▶ _Work instructions_
Wherever a line in the records below contains "Mudanya", copy that line.

▶ _Exercise input_
......
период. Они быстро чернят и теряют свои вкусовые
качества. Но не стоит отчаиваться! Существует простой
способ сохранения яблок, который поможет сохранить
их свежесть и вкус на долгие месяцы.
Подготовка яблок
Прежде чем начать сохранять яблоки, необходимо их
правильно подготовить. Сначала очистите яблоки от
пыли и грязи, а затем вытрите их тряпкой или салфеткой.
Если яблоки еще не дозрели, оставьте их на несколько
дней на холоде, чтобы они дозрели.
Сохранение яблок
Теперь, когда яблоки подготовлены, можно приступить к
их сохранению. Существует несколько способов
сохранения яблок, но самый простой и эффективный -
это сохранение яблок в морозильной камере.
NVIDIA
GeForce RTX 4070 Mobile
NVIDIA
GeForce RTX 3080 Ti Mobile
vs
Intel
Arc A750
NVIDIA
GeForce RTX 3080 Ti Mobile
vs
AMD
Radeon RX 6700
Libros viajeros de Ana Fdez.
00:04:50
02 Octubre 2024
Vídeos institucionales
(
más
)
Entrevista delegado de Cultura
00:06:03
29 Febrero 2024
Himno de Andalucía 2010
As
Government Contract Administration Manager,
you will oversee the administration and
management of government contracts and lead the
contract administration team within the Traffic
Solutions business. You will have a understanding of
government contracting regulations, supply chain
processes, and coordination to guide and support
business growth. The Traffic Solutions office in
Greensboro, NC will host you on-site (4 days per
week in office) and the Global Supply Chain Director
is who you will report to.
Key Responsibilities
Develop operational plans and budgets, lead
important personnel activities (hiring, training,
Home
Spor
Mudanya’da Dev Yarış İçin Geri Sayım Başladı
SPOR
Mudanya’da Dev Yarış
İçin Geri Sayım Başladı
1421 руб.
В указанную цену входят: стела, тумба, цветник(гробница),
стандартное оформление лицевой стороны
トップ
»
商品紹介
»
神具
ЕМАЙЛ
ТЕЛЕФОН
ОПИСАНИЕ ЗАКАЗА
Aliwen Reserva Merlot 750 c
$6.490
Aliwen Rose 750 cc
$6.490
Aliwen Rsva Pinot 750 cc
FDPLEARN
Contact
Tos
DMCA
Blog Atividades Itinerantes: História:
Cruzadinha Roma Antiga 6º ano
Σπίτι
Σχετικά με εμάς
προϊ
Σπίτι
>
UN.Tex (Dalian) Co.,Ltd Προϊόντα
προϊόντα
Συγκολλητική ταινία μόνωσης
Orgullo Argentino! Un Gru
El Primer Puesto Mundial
......
▶ _Written reply_
Mudanya’da Dev Yarış İçin Geri Sayım Başladı
Mudanya’da Dev Yarış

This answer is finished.